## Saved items

───

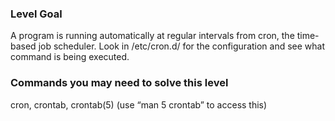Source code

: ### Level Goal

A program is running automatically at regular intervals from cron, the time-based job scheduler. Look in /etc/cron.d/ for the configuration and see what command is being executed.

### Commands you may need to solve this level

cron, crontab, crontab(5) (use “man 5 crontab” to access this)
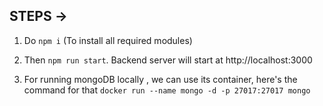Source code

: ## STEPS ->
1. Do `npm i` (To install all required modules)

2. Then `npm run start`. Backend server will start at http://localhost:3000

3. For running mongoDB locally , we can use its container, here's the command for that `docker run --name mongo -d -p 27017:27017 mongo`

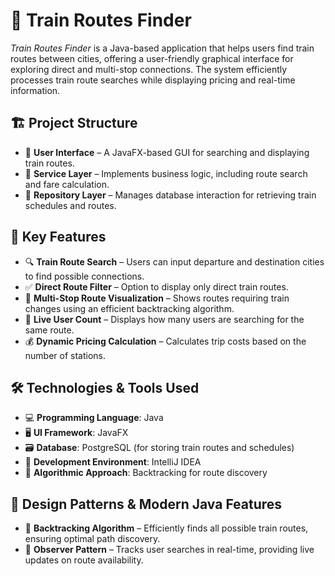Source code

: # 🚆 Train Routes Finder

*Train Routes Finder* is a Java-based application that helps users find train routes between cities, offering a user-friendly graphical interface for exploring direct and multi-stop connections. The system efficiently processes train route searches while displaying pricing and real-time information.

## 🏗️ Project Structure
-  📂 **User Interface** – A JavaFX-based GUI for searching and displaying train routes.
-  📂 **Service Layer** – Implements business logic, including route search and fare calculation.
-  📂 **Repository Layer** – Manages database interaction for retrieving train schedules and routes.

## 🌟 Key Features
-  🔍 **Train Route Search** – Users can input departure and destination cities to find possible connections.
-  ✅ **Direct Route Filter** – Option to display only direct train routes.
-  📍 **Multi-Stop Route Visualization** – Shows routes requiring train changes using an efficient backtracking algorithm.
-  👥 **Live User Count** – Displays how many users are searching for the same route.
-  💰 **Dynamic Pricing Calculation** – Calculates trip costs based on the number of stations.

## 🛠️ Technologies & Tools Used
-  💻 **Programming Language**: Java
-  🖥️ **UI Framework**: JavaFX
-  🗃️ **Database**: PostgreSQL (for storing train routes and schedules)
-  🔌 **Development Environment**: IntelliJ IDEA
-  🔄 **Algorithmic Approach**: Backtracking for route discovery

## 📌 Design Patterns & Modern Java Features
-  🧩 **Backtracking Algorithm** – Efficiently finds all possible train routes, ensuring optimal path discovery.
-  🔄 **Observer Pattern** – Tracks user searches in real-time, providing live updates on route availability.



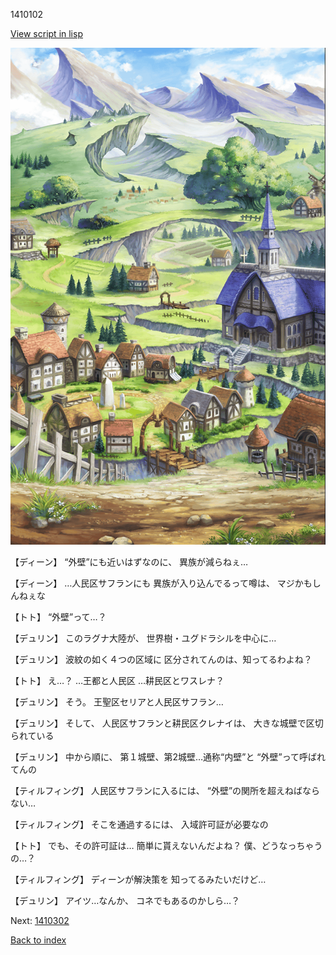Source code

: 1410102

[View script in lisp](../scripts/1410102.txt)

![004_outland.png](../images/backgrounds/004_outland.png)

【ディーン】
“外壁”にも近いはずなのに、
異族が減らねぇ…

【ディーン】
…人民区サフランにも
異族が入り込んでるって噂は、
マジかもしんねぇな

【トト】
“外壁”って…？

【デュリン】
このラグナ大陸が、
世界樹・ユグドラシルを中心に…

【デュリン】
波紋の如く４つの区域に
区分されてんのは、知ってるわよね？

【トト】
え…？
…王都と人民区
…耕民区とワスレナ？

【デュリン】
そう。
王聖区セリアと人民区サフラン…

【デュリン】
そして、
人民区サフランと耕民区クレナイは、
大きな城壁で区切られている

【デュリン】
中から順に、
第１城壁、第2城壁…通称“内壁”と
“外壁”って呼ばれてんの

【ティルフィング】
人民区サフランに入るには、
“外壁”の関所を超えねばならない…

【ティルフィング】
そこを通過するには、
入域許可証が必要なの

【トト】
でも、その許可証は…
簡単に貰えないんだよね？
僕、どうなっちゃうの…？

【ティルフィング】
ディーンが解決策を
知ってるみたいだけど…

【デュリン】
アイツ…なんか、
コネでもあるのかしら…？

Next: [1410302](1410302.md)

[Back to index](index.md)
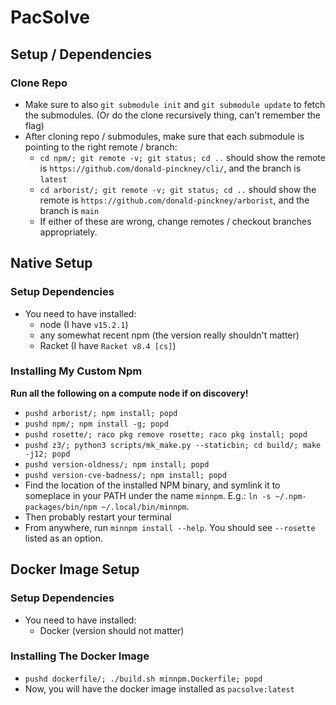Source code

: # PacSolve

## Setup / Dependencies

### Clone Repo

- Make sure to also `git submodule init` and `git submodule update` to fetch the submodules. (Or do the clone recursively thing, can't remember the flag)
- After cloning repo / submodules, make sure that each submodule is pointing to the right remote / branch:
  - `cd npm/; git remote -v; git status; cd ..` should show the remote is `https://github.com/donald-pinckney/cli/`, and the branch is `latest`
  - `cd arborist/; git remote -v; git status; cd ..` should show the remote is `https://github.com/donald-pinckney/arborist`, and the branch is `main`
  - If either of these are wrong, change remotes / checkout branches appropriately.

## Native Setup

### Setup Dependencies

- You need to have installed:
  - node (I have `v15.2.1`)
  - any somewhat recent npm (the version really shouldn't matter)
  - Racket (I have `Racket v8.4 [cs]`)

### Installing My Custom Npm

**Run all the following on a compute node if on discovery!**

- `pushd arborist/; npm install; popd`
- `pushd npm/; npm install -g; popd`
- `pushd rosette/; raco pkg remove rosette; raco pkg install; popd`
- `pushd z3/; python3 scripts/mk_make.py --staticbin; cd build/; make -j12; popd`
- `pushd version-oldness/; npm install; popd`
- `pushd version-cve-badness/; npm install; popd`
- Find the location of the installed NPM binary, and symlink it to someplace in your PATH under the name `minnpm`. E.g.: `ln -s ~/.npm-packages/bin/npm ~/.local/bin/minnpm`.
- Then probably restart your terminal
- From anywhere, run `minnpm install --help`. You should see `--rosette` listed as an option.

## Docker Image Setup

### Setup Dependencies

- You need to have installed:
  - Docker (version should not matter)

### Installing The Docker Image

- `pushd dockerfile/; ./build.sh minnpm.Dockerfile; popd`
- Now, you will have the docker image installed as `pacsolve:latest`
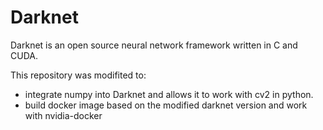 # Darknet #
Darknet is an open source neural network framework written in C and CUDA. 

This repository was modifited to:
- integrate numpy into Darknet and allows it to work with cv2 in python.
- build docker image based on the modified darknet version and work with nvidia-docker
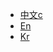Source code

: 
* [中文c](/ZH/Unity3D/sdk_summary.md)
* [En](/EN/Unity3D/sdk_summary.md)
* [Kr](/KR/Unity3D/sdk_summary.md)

───

Rewrite all of the items above, switching "Train Routes Finder" to "Rail Route Planner" and leaving everything else as it is. Omit the pictures from your answer.

Source code

: ### Level Goal

A program is running automatically at regular intervals from cron, the time-based job scheduler. Look in /etc/cron.d/ for the configuration and see what command is being executed.

### Commands you may need to solve this level

cron, crontab, crontab(5) (use “man 5 crontab” to access this)
Source code

: ## STEPS ->
1. Do `npm i` (To install all required modules)

2. Then `npm run start`. Backend server will start at http://localhost:3000

3. For running mongoDB locally , we can use its container, here's the command for that `docker run --name mongo -d -p 27017:27017 mongo`

Source code

: # 🚆 Rail Route Planner

*Rail Route Planner* is a Java-based application that helps users find train routes between cities, offering a user-friendly graphical interface for exploring direct and multi-stop connections. The system efficiently processes train route searches while displaying pricing and real-time information.

## 🏗️ Project Structure
-  📂 **User Interface** – A JavaFX-based GUI for searching and displaying train routes.
-  📂 **Service Layer** – Implements business logic, including route search and fare calculation.
-  📂 **Repository Layer** – Manages database interaction for retrieving train schedules and routes.

## 🌟 Key Features
-  🔍 **Train Route Search** – Users can input departure and destination cities to find possible connections.
-  ✅ **Direct Route Filter** – Option to display only direct train routes.
-  📍 **Multi-Stop Route Visualization** – Shows routes requiring train changes using an efficient backtracking algorithm.
-  👥 **Live User Count** – Displays how many users are searching for the same route.
-  💰 **Dynamic Pricing Calculation** – Calculates trip costs based on the number of stations.

## 🛠️ Technologies & Tools Used
-  💻 **Programming Language**: Java
-  🖥️ **UI Framework**: JavaFX
-  🗃️ **Database**: PostgreSQL (for storing train routes and schedules)
-  🔌 **Development Environment**: IntelliJ IDEA
-  🔄 **Algorithmic Approach**: Backtracking for route discovery

## 📌 Design Patterns & Modern Java Features
-  🧩 **Backtracking Algorithm** – Efficiently finds all possible train routes, ensuring optimal path discovery.
-  🔄 **Observer Pattern** – Tracks user searches in real-time, providing live updates on route availability.



Source code

: 1410102

[View script in lisp](../scripts/1410102.txt)

![004_outland.png](../images/backgrounds/004_outland.png)

【ディーン】
“外壁”にも近いはずなのに、
異族が減らねぇ…

【ディーン】
…人民区サフランにも
異族が入り込んでるって噂は、
マジかもしんねぇな

【トト】
“外壁”って…？

【デュリン】
このラグナ大陸が、
世界樹・ユグドラシルを中心に…

【デュリン】
波紋の如く４つの区域に
区分されてんのは、知ってるわよね？

【トト】
え…？
…王都と人民区
…耕民区とワスレナ？

【デュリン】
そう。
王聖区セリアと人民区サフラン…

【デュリン】
そして、
人民区サフランと耕民区クレナイは、
大きな城壁で区切られている

【デュリン】
中から順に、
第１城壁、第2城壁…通称“内壁”と
“外壁”って呼ばれてんの

【ティルフィング】
人民区サフランに入るには、
“外壁”の関所を超えねばならない…

【ティルフィング】
そこを通過するには、
入域許可証が必要なの

【トト】
でも、その許可証は…
簡単に貰えないんだよね？
僕、どうなっちゃうの…？

【ティルフィング】
ディーンが解決策を
知ってるみたいだけど…

【デュリン】
アイツ…なんか、
コネでもあるのかしら…？

Next: [1410302](1410302.md)

[Back to index](index.md)
Source code

: # PacSolve

## Setup / Dependencies

### Clone Repo

- Make sure to also `git submodule init` and `git submodule update` to fetch the submodules. (Or do the clone recursively thing, can't remember the flag)
- After cloning repo / submodules, make sure that each submodule is pointing to the right remote / branch:
  - `cd npm/; git remote -v; git status; cd ..` should show the remote is `https://github.com/donald-pinckney/cli/`, and the branch is `latest`
  - `cd arborist/; git remote -v; git status; cd ..` should show the remote is `https://github.com/donald-pinckney/arborist`, and the branch is `main`
  - If either of these are wrong, change remotes / checkout branches appropriately.

## Native Setup

### Setup Dependencies

- You need to have installed:
  - node (I have `v15.2.1`)
  - any somewhat recent npm (the version really shouldn't matter)
  - Racket (I have `Racket v8.4 [cs]`)

### Installing My Custom Npm

**Run all the following on a compute node if on discovery!**

- `pushd arborist/; npm install; popd`
- `pushd npm/; npm install -g; popd`
- `pushd rosette/; raco pkg remove rosette; raco pkg install; popd`
- `pushd z3/; python3 scripts/mk_make.py --staticbin; cd build/; make -j12; popd`
- `pushd version-oldness/; npm install; popd`
- `pushd version-cve-badness/; npm install; popd`
- Find the location of the installed NPM binary, and symlink it to someplace in your PATH under the name `minnpm`. E.g.: `ln -s ~/.npm-packages/bin/npm ~/.local/bin/minnpm`.
- Then probably restart your terminal
- From anywhere, run `minnpm install --help`. You should see `--rosette` listed as an option.

## Docker Image Setup

### Setup Dependencies

- You need to have installed:
  - Docker (version should not matter)

### Installing The Docker Image

- `pushd dockerfile/; ./build.sh minnpm.Dockerfile; popd`
- Now, you will have the docker image installed as `pacsolve:latest`
 # Darknet #
Darknet is an open source neural network framework written in C and CUDA. 

This repository was modifited to:
- integrate numpy into Darknet and allows it to work with cv2 in python.
- build docker image based on the modified darknet version and work with nvidia-docker
Source code

: 
* [中文c](/ZH/Unity3D/sdk_summary.md)
* [En](/EN/Unity3D/sdk_summary.md)
* [Kr](/KR/Unity3D/sdk_summary.md)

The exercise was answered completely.